My python function is given a (long) list of path arguments, each of which can possibly be a glob. I make a pass over this list using glob.glob
to extract all the matching filenames, like this:
files = [filename for pattern in patterns for filename in glob.glob(pattern)]
That works, but the filesystem I'm on has very poor performance for directory listing operations, and currently this operation adds about a minute(!) to the start-up time of my program. So I would like to only perform glob expansion for non-trivial glob patterns (i.e. those that aren't just normal pathnames) to speed this up. I.e.
def cheapglob(pattern):
return [pattern] if istrivial(pattern) else glob.glob(pattern)
files = [filename for pattern in patterns for filename in cheapglob(pattern)]
Since glob.glob
basically does a set of directory listings coupled with fnmatch.fnmatch
, I thought it should be possible to somehow ask fnmatch
whether a given string is a non-trivial pattern or not, but I can't see how to do that.
As a fallback, I guess I could attempt to identify these patterns in the string myself, though that feels a lot like reinventing the wheel, and would be error prone. But this feels like the sort of thing there should be an elegant solution for.

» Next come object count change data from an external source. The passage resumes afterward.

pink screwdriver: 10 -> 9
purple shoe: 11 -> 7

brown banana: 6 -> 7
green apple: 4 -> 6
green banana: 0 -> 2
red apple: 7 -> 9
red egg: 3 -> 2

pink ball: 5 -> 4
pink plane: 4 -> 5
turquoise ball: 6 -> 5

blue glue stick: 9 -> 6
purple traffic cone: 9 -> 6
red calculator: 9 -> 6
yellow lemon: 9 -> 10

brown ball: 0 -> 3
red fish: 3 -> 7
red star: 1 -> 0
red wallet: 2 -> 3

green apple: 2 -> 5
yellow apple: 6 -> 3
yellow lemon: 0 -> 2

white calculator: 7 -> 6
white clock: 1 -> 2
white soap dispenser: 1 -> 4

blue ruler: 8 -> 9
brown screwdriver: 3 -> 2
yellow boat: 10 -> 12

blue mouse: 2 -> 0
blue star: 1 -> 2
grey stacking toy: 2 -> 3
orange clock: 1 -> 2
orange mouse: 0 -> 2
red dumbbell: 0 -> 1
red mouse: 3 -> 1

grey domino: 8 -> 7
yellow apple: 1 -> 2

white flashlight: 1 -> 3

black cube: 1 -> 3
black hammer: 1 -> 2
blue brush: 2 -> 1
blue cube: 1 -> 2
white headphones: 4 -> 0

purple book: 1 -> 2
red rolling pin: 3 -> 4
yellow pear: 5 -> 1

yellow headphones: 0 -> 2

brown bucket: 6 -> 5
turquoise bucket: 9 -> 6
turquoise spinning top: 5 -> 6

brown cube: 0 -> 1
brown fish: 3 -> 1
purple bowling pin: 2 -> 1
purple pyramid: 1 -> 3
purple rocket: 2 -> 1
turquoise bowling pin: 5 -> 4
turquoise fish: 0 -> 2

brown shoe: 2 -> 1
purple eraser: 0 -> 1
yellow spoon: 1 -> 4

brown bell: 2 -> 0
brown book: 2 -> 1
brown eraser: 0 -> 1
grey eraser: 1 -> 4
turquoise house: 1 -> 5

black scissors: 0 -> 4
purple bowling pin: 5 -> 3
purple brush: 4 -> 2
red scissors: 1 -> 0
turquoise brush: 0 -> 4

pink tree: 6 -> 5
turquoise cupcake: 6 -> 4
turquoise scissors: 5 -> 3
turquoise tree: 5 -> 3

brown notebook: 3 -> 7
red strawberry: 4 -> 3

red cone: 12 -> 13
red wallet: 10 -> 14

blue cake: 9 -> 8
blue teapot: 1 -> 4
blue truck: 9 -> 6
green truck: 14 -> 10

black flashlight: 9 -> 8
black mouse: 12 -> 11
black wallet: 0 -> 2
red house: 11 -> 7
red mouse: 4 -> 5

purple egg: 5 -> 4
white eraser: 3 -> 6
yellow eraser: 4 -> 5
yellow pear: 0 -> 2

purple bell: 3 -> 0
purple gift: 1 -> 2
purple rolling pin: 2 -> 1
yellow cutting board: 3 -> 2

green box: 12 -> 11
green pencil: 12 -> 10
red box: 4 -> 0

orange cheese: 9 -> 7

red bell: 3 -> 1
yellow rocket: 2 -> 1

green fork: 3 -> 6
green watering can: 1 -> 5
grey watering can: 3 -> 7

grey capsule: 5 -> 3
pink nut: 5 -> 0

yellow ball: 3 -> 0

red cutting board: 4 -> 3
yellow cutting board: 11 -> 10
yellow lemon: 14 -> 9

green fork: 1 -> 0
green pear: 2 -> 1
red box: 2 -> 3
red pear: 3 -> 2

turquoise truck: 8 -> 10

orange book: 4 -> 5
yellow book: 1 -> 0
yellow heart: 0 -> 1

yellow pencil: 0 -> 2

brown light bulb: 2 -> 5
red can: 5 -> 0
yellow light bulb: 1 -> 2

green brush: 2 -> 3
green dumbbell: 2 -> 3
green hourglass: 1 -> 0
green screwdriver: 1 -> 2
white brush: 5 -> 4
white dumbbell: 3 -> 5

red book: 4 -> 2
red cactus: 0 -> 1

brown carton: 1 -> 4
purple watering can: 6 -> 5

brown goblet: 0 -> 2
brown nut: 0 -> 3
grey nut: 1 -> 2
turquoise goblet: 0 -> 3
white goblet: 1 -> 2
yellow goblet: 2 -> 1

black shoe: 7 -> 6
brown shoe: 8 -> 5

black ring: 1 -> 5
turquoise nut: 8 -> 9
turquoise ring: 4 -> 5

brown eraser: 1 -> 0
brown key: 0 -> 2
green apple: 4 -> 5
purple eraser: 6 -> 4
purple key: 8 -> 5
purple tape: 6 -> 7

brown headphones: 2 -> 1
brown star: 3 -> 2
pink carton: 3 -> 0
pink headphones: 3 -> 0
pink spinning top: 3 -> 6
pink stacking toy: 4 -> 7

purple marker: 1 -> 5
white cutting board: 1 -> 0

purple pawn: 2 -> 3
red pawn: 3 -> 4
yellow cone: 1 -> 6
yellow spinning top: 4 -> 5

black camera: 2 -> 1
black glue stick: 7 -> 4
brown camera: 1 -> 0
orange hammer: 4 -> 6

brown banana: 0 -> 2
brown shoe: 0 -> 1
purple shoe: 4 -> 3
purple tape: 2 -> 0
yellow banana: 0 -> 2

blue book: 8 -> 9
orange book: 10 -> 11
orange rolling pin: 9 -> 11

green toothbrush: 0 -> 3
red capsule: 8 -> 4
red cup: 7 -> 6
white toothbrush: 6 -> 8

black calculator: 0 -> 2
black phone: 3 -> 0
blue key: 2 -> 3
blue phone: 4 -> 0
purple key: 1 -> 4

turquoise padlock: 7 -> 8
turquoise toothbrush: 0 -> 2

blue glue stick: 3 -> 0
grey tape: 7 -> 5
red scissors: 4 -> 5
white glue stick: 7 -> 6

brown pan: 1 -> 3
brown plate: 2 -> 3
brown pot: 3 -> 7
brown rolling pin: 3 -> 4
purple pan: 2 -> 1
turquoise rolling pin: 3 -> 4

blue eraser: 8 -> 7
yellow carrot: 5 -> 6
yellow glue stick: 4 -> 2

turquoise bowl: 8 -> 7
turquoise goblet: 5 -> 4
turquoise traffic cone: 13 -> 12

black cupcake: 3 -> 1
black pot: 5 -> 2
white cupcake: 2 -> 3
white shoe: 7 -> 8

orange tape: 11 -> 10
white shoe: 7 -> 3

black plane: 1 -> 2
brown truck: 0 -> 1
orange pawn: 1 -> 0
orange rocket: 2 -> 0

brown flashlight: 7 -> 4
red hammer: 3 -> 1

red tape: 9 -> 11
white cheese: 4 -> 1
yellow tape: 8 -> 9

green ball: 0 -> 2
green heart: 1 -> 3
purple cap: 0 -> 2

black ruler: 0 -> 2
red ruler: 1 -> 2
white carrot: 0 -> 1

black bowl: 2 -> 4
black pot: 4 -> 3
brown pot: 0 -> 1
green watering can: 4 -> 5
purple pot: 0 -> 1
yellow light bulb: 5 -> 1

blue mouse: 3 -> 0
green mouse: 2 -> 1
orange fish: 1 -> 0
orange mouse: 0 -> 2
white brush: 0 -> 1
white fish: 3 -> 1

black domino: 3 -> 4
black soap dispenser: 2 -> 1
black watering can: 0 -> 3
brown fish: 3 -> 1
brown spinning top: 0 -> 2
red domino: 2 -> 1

According to the fnmatch source code, the only special characters it recognizes are *
, ?
, [
and ]
. Hence any pattern that does not contain any of these will only match itself. We can therefore implement the cheapglob
mentioned in the question as
def cheapglob(s): return glob.glob(s) if re.search("[][*?]", s) else [s]
This will only hit the file system for patterns which include special characters. This differs subtly from a plain glob.glob
: For a pattern with no special characters like "foo.txt", this function will return ["foo.txt"]
regardless of whether that file exists, while glob.glob
will return []
if the file isn't there. So the calling function will need to handle the possibility that some of the returned files might not exist.